Risk capital targets need to have a clear competitive advantage, preferably on a national basis, and potentially sustainable for 5 years. In other words, just being the best firm in town in your industry isn’t going to cut it. And being first to market is only an advantage while you can invest to remain first to market. At the extreme, we ask software entrepreneurs how long it would take Microsoft to copy or engineer-around their product.
If you are looking for risk capital, be prepared to talk about the evolution of your company. After all, the person who is CEO now, while the company has four employees, is pretty unlikely to be the CEO when the company is growing rapidly and has a hundred employees. If you are the CEO now, are you prepared to give up the reins?
Too often, I find that entrepreneurs develop a sense of embarrassment if they haven’t utilized risk capital. In my opinion, this is yet another side effect of the bubble. Accepting risk capital, from angels or VCs, involves giving up ownership and control. There’s nothing wrong with entrepreneurs who bootstrap their business without relinquishing either.
Don’t get me wrong: we need risk capital. Wisconsin needs more than most states, given the dearth of venture capital available based on any measure you choose. And some “new economy” business models, especially in the life sciences, consistently require risk capital.
At the same time, no economy depends 100% on a specific industry area. Healthy economies are diversified. The boom/bust cycles in Silicon Valley and Austin attest to the potential dangers of overspecialization.
We want high-tech companies because they provide fulfilling, high wage employment. But not all high-tech companies need risk capital.
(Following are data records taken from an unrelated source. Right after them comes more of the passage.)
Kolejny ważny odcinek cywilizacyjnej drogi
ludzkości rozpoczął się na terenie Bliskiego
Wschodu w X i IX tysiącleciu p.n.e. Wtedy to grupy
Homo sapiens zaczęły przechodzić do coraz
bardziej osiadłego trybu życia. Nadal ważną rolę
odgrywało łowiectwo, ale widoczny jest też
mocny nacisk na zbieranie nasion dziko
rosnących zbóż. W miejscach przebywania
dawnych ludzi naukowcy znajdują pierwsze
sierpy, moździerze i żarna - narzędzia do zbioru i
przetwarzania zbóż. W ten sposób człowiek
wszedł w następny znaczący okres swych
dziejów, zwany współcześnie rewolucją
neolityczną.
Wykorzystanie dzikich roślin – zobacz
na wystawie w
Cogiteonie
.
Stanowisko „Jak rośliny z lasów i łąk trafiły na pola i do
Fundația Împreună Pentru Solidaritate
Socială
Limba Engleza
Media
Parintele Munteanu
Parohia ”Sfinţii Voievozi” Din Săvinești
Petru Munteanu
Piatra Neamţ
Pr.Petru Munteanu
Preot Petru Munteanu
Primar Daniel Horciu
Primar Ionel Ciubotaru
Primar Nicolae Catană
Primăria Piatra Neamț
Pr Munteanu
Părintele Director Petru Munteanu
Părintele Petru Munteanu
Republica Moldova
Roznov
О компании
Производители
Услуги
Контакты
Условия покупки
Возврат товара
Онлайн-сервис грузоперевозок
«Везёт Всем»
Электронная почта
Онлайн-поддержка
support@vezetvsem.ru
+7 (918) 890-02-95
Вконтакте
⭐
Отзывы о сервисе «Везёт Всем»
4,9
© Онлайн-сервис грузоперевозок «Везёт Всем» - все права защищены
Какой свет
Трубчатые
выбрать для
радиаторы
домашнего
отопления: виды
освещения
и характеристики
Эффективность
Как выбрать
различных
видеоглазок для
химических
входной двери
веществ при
The vast majority of businesses capitalize using founder money and assets, secured and unsecured loans, supplier and customer financing, and good-old-fashioned cash flow management. Each of these offers a variety of creative options to consider. Variations on these, combined with investor capital, offer hybrid mechanisms that may look like risk capital but don’t make the same demands of the business (i.e., an affiliated angel puts up assets to secure a low-interest loan from a bank and receives warrants in return). Crafty entrepreneurs can create win-win short-term financing opportunities without taking on the onerous responsibilities of risk capital.
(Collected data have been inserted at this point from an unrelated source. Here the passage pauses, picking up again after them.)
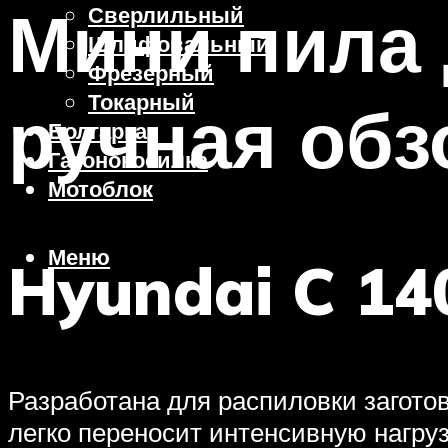
Мини пила 
Сверлильный
Шлифовальный
Фрезерный
Токарный
ручная обз
Болгарка
Газонокосилка
Мотоблок
Меню
Hyundai C 14
Разработана для распиловки заготов
легко переносит интенсивную нагру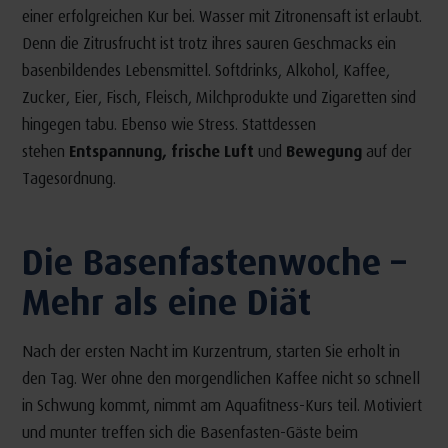
einer erfolgreichen Kur bei. Wasser mit Zitronensaft ist erlaubt.
Denn die Zitrusfrucht ist trotz ihres sauren Geschmacks ein
basenbildendes Lebensmittel. Softdrinks, Alkohol, Kaffee,
Zucker, Eier, Fisch, Fleisch, Milchprodukte und Zigaretten sind
hingegen tabu. Ebenso wie Stress. Stattdessen
stehen
Entspannung, frische Luft
und
Bewegung
auf der
Tagesordnung.
Die Basenfastenwoche –
Mehr als eine Diät
Nach der ersten Nacht im Kurzentrum, starten Sie erholt in
den Tag. Wer ohne den morgendlichen Kaffee nicht so schnell
in Schwung kommt, nimmt am Aquafitness-Kurs teil. Motiviert
und munter treffen sich die Basenfasten-Gäste beim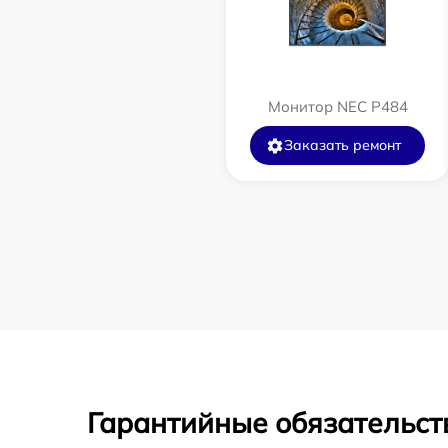
Монитор NEC P484
Заказать ремонт
Гарантийные обязательст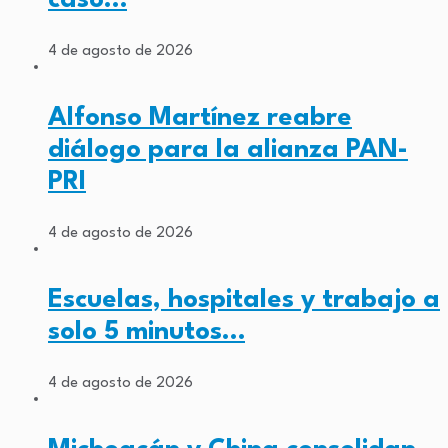
caso…
4 de agosto de 2026
Alfonso Martínez reabre
diálogo para la alianza PAN-
PRI
4 de agosto de 2026
Escuelas, hospitales y trabajo a
solo 5 minutos…
4 de agosto de 2026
If you’re thinking about risk capital, take the time to really think about how you’ll use it. Here are some questions to ask yourself (try to answer honestly):
Does your business have the potential to double (or triple) every year for the next 5-7 years?
Can your business survive competing with firms around the state? Around the country?
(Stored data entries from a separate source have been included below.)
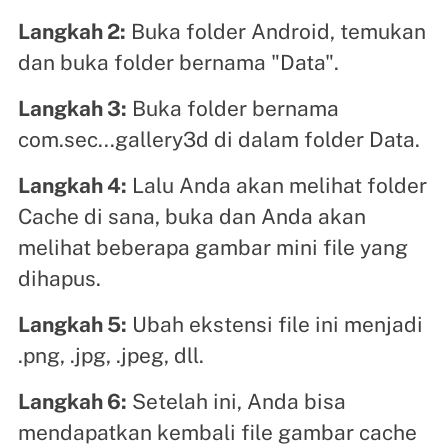
Langkah 2:
Buka folder Android, temukan
dan buka folder bernama "Data".
Langkah 3:
Buka folder bernama
com.sec...gallery3d di dalam folder Data.
Langkah 4:
Lalu Anda akan melihat folder
Cache di sana, buka dan Anda akan
melihat beberapa gambar mini file yang
dihapus.
Langkah 5:
Ubah ekstensi file ini menjadi
.png, .jpg, .jpeg, dll.
Langkah 6:
Setelah ini, Anda bisa
mendapatkan kembali file gambar cache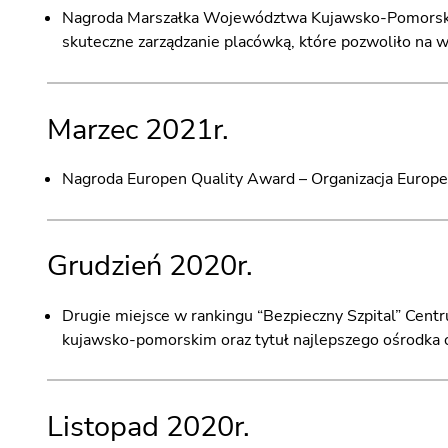
Nagroda Marszałka Województwa Kujawsko-Pomorskiego
skuteczne zarządzanie placówką, które pozwoliło na 
Marzec 2021r.
Nagroda Europen Quality Award – Organizacja Europe
Grudzień 2020r.
Drugie miejsce w rankingu “Bezpieczny Szpital” Cent
kujawsko-pomorskim oraz tytuł najlepszego ośrodka 
Listopad 2020r.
Are you prepared to bring in additional management to oversee this rapid growth? Are you prepared to give up some or all of your control if necessary?
Are you prepared to put in the effort required to generate the returns demanded by your investors? Even if this includes the possibility that they will end up making more money from the business than you do?
Obviously, while these may appear to be yes-no questions, the likely answers are more complicated. Few business decisions are truly black or white, and the decision to seek and accept risk capital is no different. Make the decision to seek risk capital as deliberately and carefully as you would make any other fundamental decision about your company.
(1) J Freear, J Sohl, and W Wetzel, Jr, (2000). “The Informal Venture Capital Market: Milestones Passed and the Road Ahead,” Entrepreneurship 2000, Sexton & Smilor ed. Upstart Publishing, Chicago.
Adam J. Bock is the research manager for Early Stage Research, an angel network, and a regular contributor to the Wisconsin Technology Network.